The consistent use of white limewash creates a sense of uniformity and identity across the island. Indeed, it has become a defining characteristic of Ibizan architecture. Today, the whitewashed buildings are preserved as part of Ibiza’s cultural heritage. They also contribute to the island’s charm, attracting tourists who appreciate the traditional and picturesque scenery.
Post-Roman Ibiza
After the decline of Rome in the late 5th century CE, our knowledge of Ibiza becomes cloudier owing to the lack of historical record. During subsequent centuries, Ibiza underwent invasions by the Vandals and the Byzantines. The island continued to enjoy a degree of independence under the Byzantine Empire. Improvements in irrigation and the introduction of a share-cropping system are due to Byzantine influence. One of the few relics of this epoch is the underground chapel at Santa Agnès.
The arrival of the Moors
Spain fell to the North African Muslims aka Moors in 711 CE In the first decade of the 11th century CE, Ibiza fell under the control of the Islamic kingdom or taifa of Dénia, which ruled over part of what is now the coast and interior of Valencia. In 1015, the taifa conquered Ibiza, renaming it Yebisah. Islamic settlers, especially Berbers from North Africa, began to settle on the island, continuing and expanding the agricultural practices of the island up till then, aided by their extensive knowledge of irrigation techniques.
They lived in small rural communities made up of a few houses - sometimes fortified - known as an alquería. The inhabitants eked out a living through horticulture and rearing livestock. Adequate irrigation was the key and, even today, you can find examples of Arab-influenced irrigation structures dotted about the island’s landscape (one of the best examples are the fields known as Ses Feixes on the outskirts of Ibiza Town that supplied local produce for the city).
The Islamic period left a lasting influence on Ibiza. Even today, you can see it in local architectural styles, folk customs (such as the ball pagès or farmer’s dances), traditional costumes, musical instruments, and - of course - in the distinct variety of Catalan spoken on the island known as Ibicencan.

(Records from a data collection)
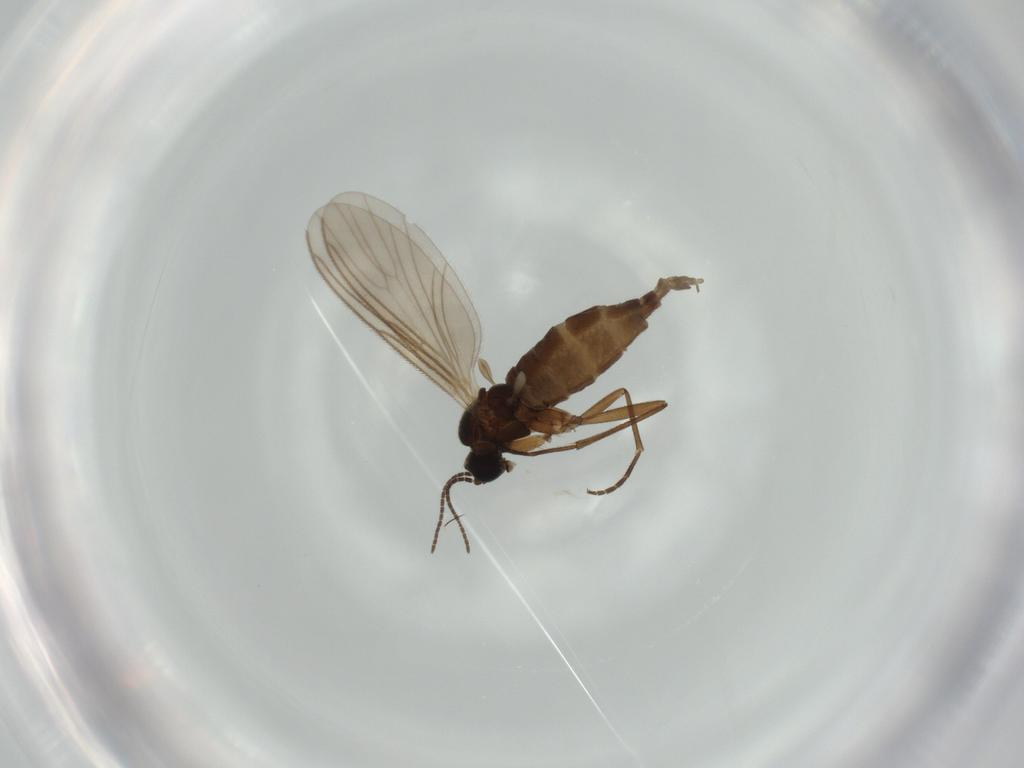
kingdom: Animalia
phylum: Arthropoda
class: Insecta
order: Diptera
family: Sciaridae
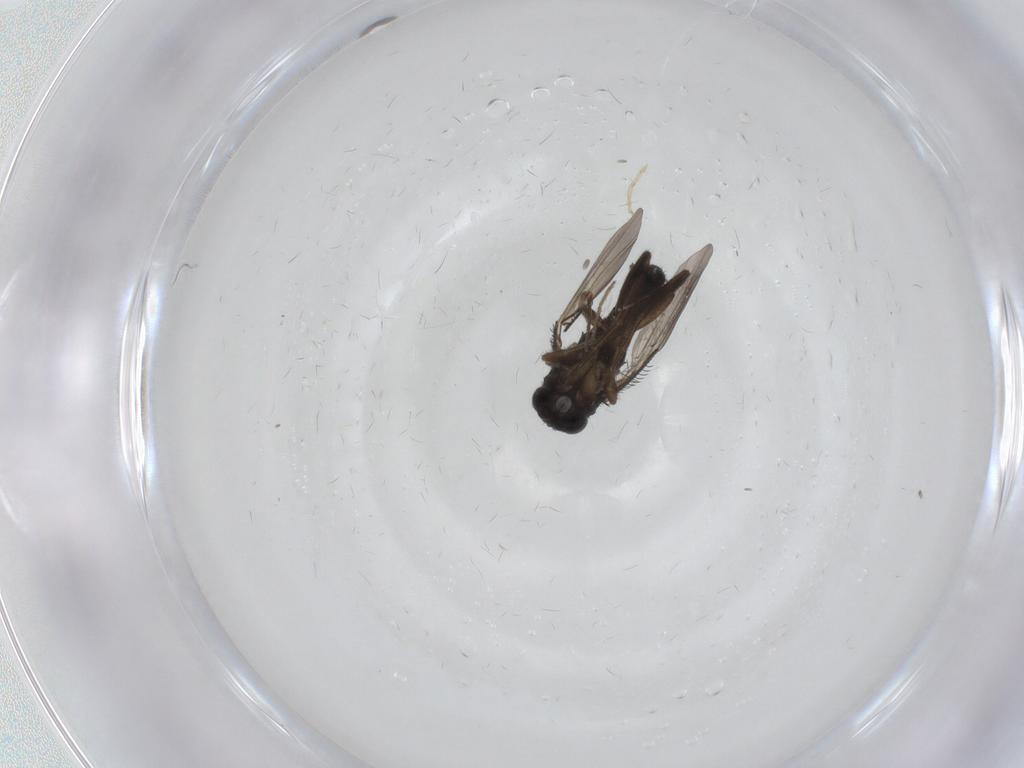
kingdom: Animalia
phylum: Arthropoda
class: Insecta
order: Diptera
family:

**Request 1**
In the passage on Ibiza's history, replace "distinct" with "particular" and write out the stretch from "The Islamic period" through "known as Ibicencan.".
**Request 2**
Present every line of the data collection records as a JSON list of strings, one string per line, with blank lines dropped. Leave the pictures out of the answer.

**Exercise output 1**
The Islamic period left a lasting influence on Ibiza. Even today, you can see it in local architectural styles, folk customs (such as the ball pagès or farmer’s dances), traditional costumes, musical instruments, and - of course - in the particular variety of Catalan spoken on the island known as Ibicencan.

**Exercise output 2**
[
  "kingdom: Animalia",
  "phylum: Arthropoda",
  "class: Insecta",
  "order: Diptera",
  "family: Sciaridae",
  "kingdom: Animalia",
  "phylum: Arthropoda",
  "class: Insecta",
  "order: Diptera",
  "family:"
]